Allister Spells Out the Facts on DSD Report
NI Politics

Allister Spells Out the Facts on DSD Report

Below is the speech by TUV leader Jim Allister during Monday’s debate on the DSD Committee report into the actions of Nelson McCausland:

“There is no dispute or issue but that the Minister misled the Committee. The issue is whether he did so inadvertently, as he now claims, or did so deliberately. The answer as to which it is lies, I suggest, in the very significant and very determined efforts that the Minister and his right arm — his special adviser — made to cover up with whom the relevant meeting had been. It is clear that everyone else at that meeting was abundantly in no doubt that they were meeting Turkington’s. Indeed, anyone who had read the letter of invitation would have known that. The civil servants there knew that it was Turkington’s, and the Northern Ireland Housing Executive knew that it was Turkington’s. But, in this wonderland, the Minister and the special adviser believed that it was someone else.

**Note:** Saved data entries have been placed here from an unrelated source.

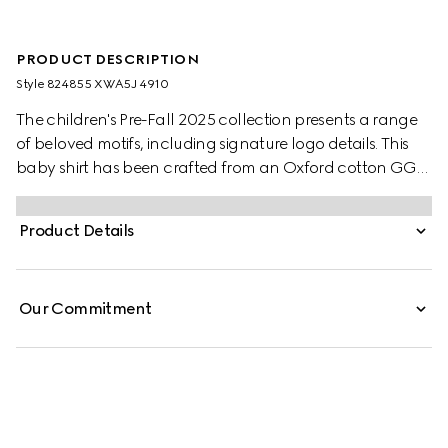
PRODUCT DESCRIPTION
Style ‎824855 XWA5J 4910
The children's Pre-Fall 2025 collection presents a range
of beloved motifs, including signature logo details. This
baby shirt has been crafted from an Oxford cotton GG
mignon, paying homage to the House's monogram motif.
Product Details
Our Commitment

“To sustain that pretence, they set about a concerted effort of writing Turkington’s out of the record. So, the Minister’s diary was changed. The Minister’s diary for 16 April, or whenever, stated, “Meeting with Turkington’s”, but, retrospectively, it was changed to write Turkington’s out of it. It was changed to, “Meeting with the Glass and Glazing Federation”.

“The special adviser, in his own hand, changes an answer to the House to write Turkington’s out of the record. Then, we have the letter to the Committee Chairman changed not only to write Turkington’s out of the record but to write somebody who definitely was not at the meeting, namely Fusion21, into the record. Then, to crown it all, the minutes of the meeting — the official record of the meeting — are changed to write Turkington’s out of it, in the headline of with whom — with whom — the meeting had been held.

“Anyone ask themselves this: why were those determined efforts made? The Minister says, “Oh, I didn’t realise any of that. It was only when I heard the evidence and read the evidence from Turkington’s many months later that said that it was actually them I’d met that I realised that it was Turkington’s I’d met.” Had he not got a letter from the BBC challenging him that he had met Turkington’s? Yet here he was saying, “The first time that I ever heard or knew it was Turkington’s was when they gave evidence”. Had he not watched the ‘Spotlight’ programme in which Mr Young from Turkington’s refuted the suggestion that the meeting was with the Glass and Glazing Federation?

“The truth of the Minister’s position is that he ran out of road in maintaining the pretence once Turkington’s gave the evidence, and he was not prepared to challenge them. Turkington’s behaved honourably in front of the Committee. They threw no lifelines to the special adviser, who wanted to misrepresent a private meeting they had back in January in the Radisson hotel. He threw no lifelines to the Minister. The Minister ran out of road and then came up with this combination: “I inadvertently, unintentionally misinformed the Committee”. He did no such thing. He calculatedly, deliberately misled the Committee, and all the changes that were made point to that. Sadly, neither he nor his special adviser has been man enough to face up to it.

“We heard very important evidence from the Minister’s private secretary — the lady who changed the minutes and changed the diary. When she was pressed, “Who asked you to make the change?”, she said, “I certainly didn’t do it of my own volition.” She suggested that the two most likely people were the Minister and the special adviser because it was their belief that they had met the Glass and Glazing Federation. Sadly, she was not prepared to be more emphatic than that. Even more sadly, those we expect most of — the Minister and his special adviser — were not man enough to say, “Yes, it was me who gave the direction.” Instead, they took refuge in “I can’t recall” and such things — the ever-present refuge of the dissembler. I think that it was a very poor reflection indeed upon the Minister and his special adviser that they were not even man enough to face up to that.”